# Extracted records
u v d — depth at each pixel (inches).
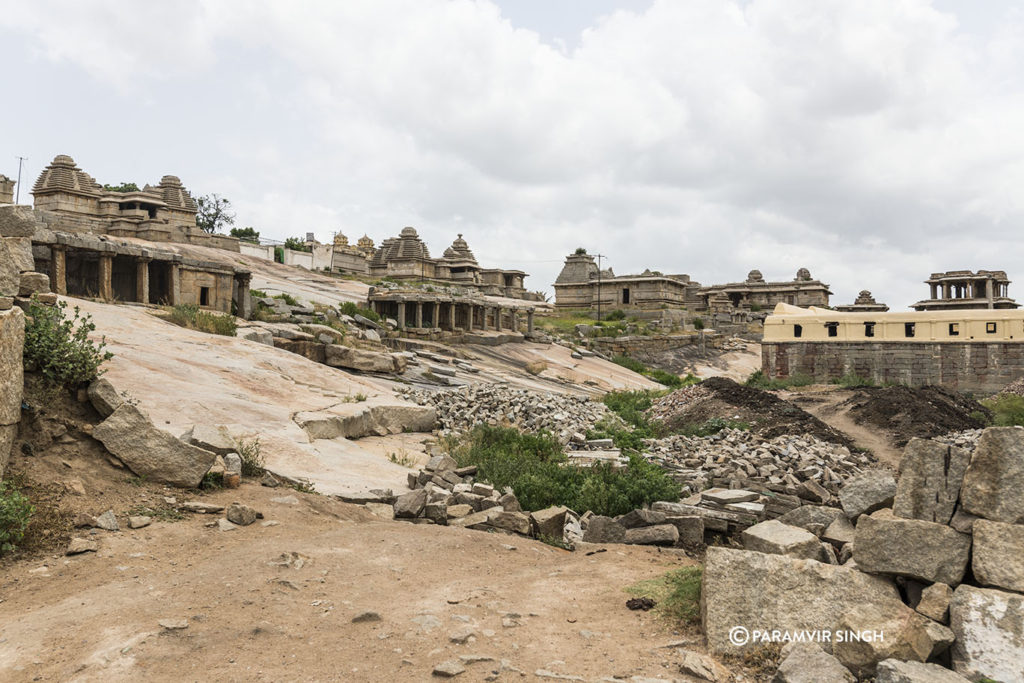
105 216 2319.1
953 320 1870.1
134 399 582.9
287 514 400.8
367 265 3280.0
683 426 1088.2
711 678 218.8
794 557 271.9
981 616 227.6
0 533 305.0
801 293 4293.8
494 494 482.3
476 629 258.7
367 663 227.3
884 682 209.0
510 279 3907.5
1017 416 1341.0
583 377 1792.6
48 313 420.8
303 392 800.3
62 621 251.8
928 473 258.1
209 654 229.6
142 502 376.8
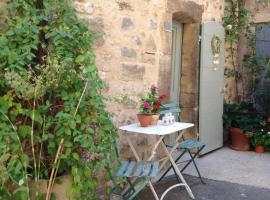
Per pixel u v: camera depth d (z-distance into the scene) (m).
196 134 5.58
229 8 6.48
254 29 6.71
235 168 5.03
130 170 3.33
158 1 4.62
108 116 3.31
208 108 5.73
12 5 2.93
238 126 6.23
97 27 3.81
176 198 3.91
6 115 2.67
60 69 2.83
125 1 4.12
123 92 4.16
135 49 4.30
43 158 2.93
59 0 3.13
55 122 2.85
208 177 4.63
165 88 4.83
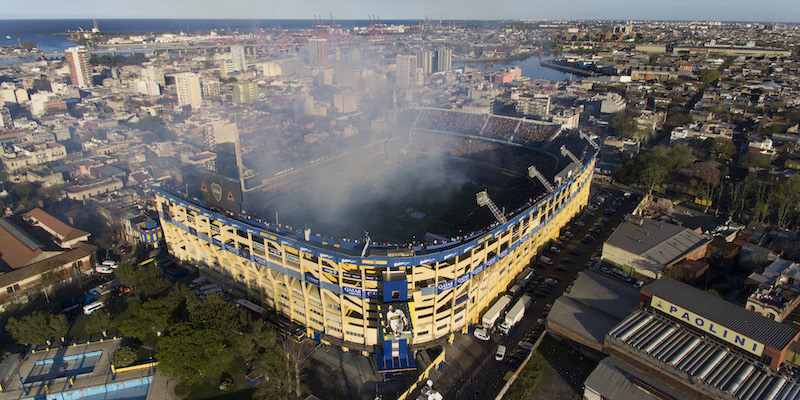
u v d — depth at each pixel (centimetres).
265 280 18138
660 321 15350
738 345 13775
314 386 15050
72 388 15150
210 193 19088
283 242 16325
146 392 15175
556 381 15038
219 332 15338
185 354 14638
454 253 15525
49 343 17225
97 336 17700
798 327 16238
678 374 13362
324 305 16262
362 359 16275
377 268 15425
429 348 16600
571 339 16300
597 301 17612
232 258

==

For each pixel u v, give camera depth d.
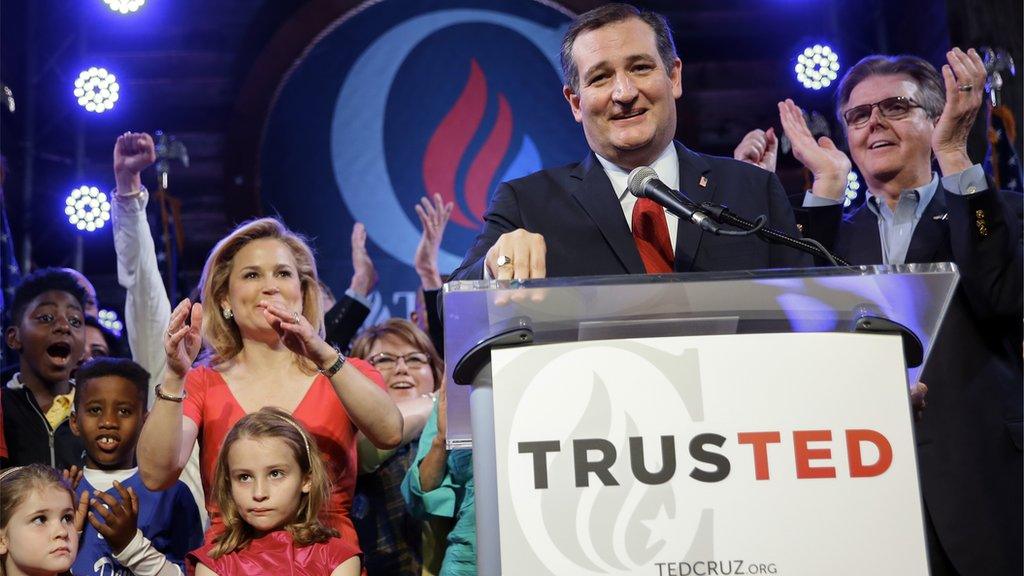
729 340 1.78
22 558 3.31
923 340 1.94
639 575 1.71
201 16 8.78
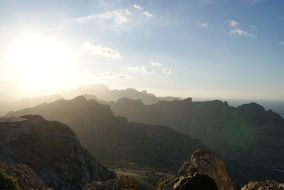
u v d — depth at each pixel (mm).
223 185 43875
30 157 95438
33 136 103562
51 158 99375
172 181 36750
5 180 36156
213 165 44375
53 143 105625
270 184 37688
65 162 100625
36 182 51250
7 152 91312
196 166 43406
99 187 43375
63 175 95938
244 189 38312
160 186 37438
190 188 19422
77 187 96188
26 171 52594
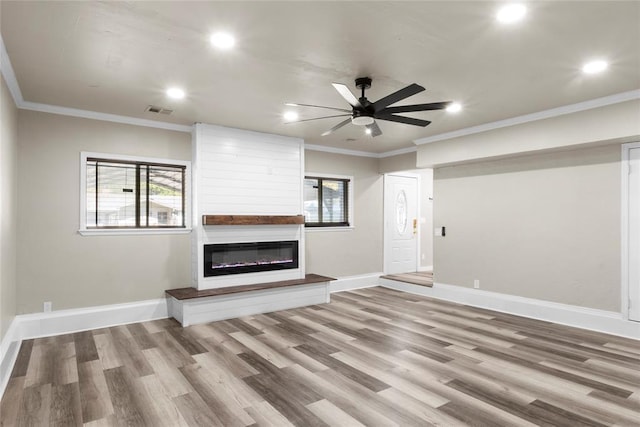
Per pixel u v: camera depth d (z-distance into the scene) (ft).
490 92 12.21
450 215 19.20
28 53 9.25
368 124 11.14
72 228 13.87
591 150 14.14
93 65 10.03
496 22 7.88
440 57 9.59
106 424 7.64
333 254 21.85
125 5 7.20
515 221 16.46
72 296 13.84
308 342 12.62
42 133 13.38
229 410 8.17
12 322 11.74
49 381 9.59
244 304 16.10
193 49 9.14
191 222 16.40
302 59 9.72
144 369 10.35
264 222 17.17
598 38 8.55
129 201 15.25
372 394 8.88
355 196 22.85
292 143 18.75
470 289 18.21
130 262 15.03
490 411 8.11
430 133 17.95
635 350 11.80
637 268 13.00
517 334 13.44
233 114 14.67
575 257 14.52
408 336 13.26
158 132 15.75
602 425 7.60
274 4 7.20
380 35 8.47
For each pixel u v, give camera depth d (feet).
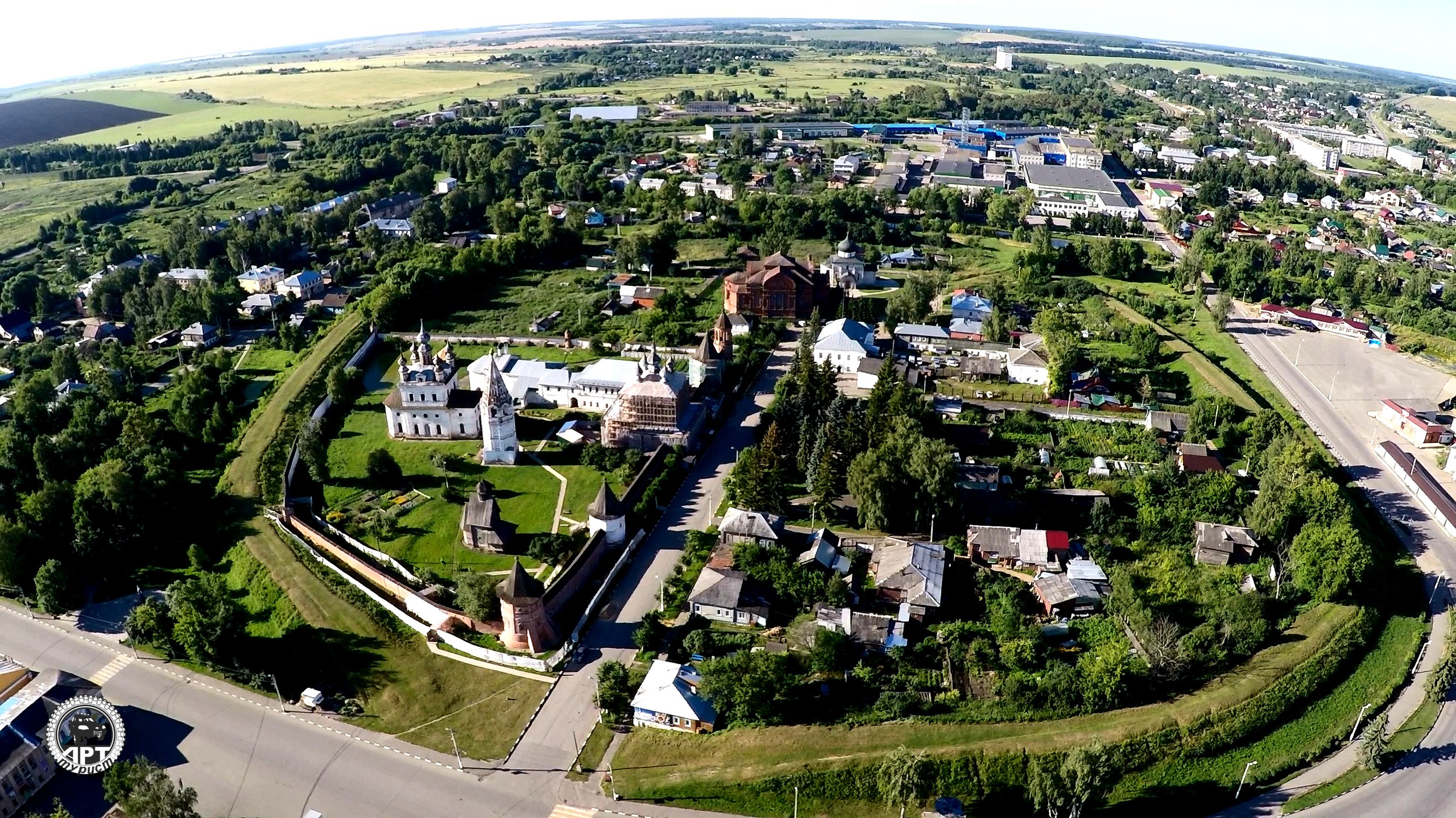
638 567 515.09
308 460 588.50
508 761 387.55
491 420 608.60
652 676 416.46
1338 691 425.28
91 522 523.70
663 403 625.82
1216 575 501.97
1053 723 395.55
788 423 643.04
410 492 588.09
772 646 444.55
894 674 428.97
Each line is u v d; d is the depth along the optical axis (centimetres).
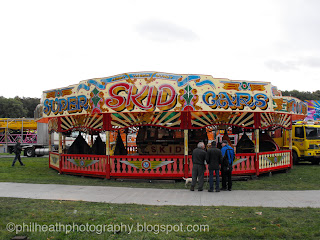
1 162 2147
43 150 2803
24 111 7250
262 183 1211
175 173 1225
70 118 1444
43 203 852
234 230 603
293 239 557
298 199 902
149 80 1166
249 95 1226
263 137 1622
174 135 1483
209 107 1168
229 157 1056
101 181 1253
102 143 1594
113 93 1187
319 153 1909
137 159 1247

# Your assignment
Would you print exactly the lines in the listing above, from the line bearing "663 403 625.82" through the line bearing "298 199 902", leaving out all pictures?

# Completed task
663 403 625.82
1216 575 501.97
1053 723 395.55
788 423 643.04
410 492 588.09
772 646 444.55
894 674 428.97
Each line is u v d; d is the depth along the optical axis (centimetres).
1 162 2147
43 150 2803
24 111 7250
262 183 1211
175 173 1225
70 118 1444
43 203 852
234 230 603
293 239 557
298 199 902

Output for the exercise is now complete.